Problem:
The client experienced repeated failures in two Apache Airflow DAGs responsible for launching Kubernetes Jobs.
Each DAG followed a delete-and-recreate pattern using a fixed Kubernetes Job name.
Although the Airflow task responsible for deleting the Job reported success, the subsequent Job creation
consistently failed with a Kubernetes conflict error indicating that the Job already existed and was still
being deleted. As a result:
- No new Job or Pod was created
- No execution logs were available
- Pipelines stalled and required manual intervention
The expected behavior was that the Job would be fully removed before a new Job with the same name was created.
Process:
Step 1: Error Review
Initial analysis showed that Kubernetes was rejecting Job creation requests with an HTTP 409 (Conflict) error.
The error message explicitly stated that the Job object was still being deleted, even though the delete task
in Airflow had completed successfully.
This indicated a discrepancy between Airflow task completion and the actual Kubernetes object lifecycle.
Step 2: Kubernetes State Investigation
Inspection of the Kubernetes Job metadata revealed that the Job had a deletionTimestamp set and
included an orphan finalizer. While the delete request had been accepted, Kubernetes was unable
to fully remove the Job object.
Because deletion in Kubernetes is asynchronous, the presence of the finalizer caused the Job to remain
indefinitely in a Terminating state. While in this state, Kubernetes does not allow a new Job with
the same name to be created.
Step 3: Root Cause Identification
The root cause was identified as the repeated application of the orphan finalizer during Job
deletion. This behavior caused Jobs to remain permanently stuck in a deleting state, even when foreground
deletion was configured.
- The Job name remained reserved
- New Jobs could not be created
- Airflow proceeded without verifying that deletion had fully completed
Solution:
As an immediate remediation, the stuck Jobs were manually cleaned up by removing the finalizer and deleting
the Job, allowing pipelines to resume.
For a permanent resolution, the delete-and-recreate dependency was eliminated entirely by:
- Using unique Kubernetes Job names per execution
- Allowing Kubernetes to handle cleanup automatically
- Configuring a TTL (Time-To-Live) for completed Jobs
This approach involved appending a timestamp to each Job name and configuring
ttlSecondsAfterFinished to ensure automatic cleanup. It removed the need for explicit deletion
logic and prevented future name collisions.
Outcome:
- Job creation failures were eliminated
- Pipelines executed reliably without manual intervention
- Kubernetes cleanup became predictable and self-managed
- Operational risk from stuck Jobs and race conditions was removed
The client confirmed that the issue was fully resolved and requested closure of the case.
Conclusion:
The repeated Kubernetes Job creation failures were caused by Jobs remaining permanently in a deleting state
due to an orphan finalizer, despite successful delete task execution in Apache Airflow.

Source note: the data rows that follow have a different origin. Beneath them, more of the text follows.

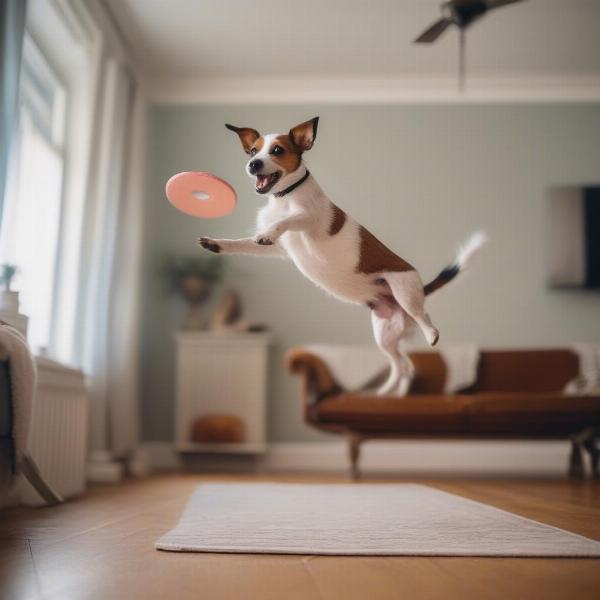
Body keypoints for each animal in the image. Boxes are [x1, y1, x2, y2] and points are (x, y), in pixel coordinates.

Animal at [199, 119, 486, 396]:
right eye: (253, 150)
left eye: (277, 150)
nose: (253, 164)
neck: (284, 197)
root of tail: (419, 293)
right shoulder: (280, 250)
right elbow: (242, 244)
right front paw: (217, 244)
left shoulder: (309, 219)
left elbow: (287, 220)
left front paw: (269, 230)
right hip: (386, 335)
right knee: (404, 367)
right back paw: (386, 393)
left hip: (405, 293)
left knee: (423, 320)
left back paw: (430, 334)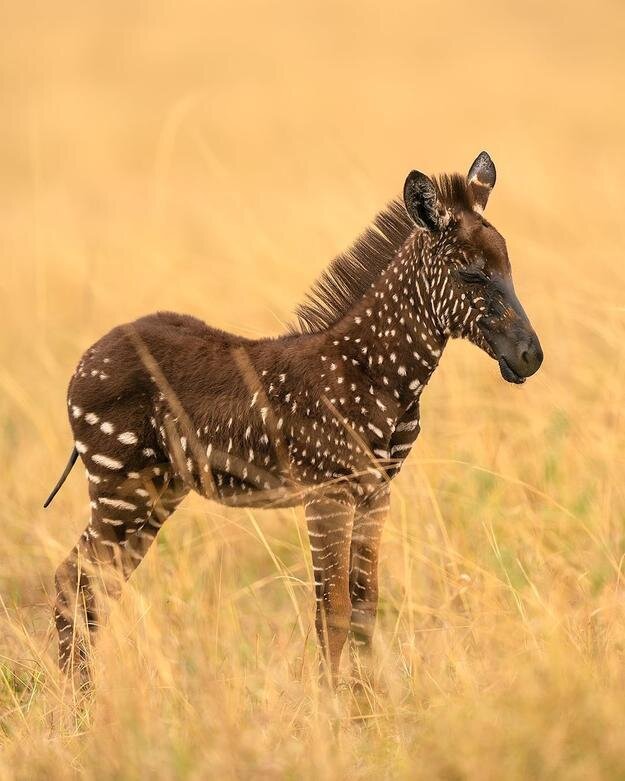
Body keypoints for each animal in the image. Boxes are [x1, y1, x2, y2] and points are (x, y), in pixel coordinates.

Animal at [45, 151, 540, 684]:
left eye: (510, 268)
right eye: (471, 274)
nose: (532, 357)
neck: (376, 372)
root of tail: (89, 357)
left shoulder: (377, 493)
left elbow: (365, 610)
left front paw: (367, 702)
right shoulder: (330, 493)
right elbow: (333, 614)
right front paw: (332, 705)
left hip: (159, 492)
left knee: (95, 586)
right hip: (121, 487)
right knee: (74, 581)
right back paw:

Kubernetes treated these Jobs as still existing, which blocked recreation with the same name and resulted
in conflict errors, missing Pods, and stalled pipelines.
By identifying the finalizer-related deletion behavior and eliminating the dependency on delete-and-recreate
logic, the client stabilized Job execution. Adopting unique Job names per run combined with TTL-based cleanup
allowed Kubernetes to manage lifecycle termination reliably, removed race conditions, and ensured consistent
pipeline execution without manual intervention or forced cleanup operations.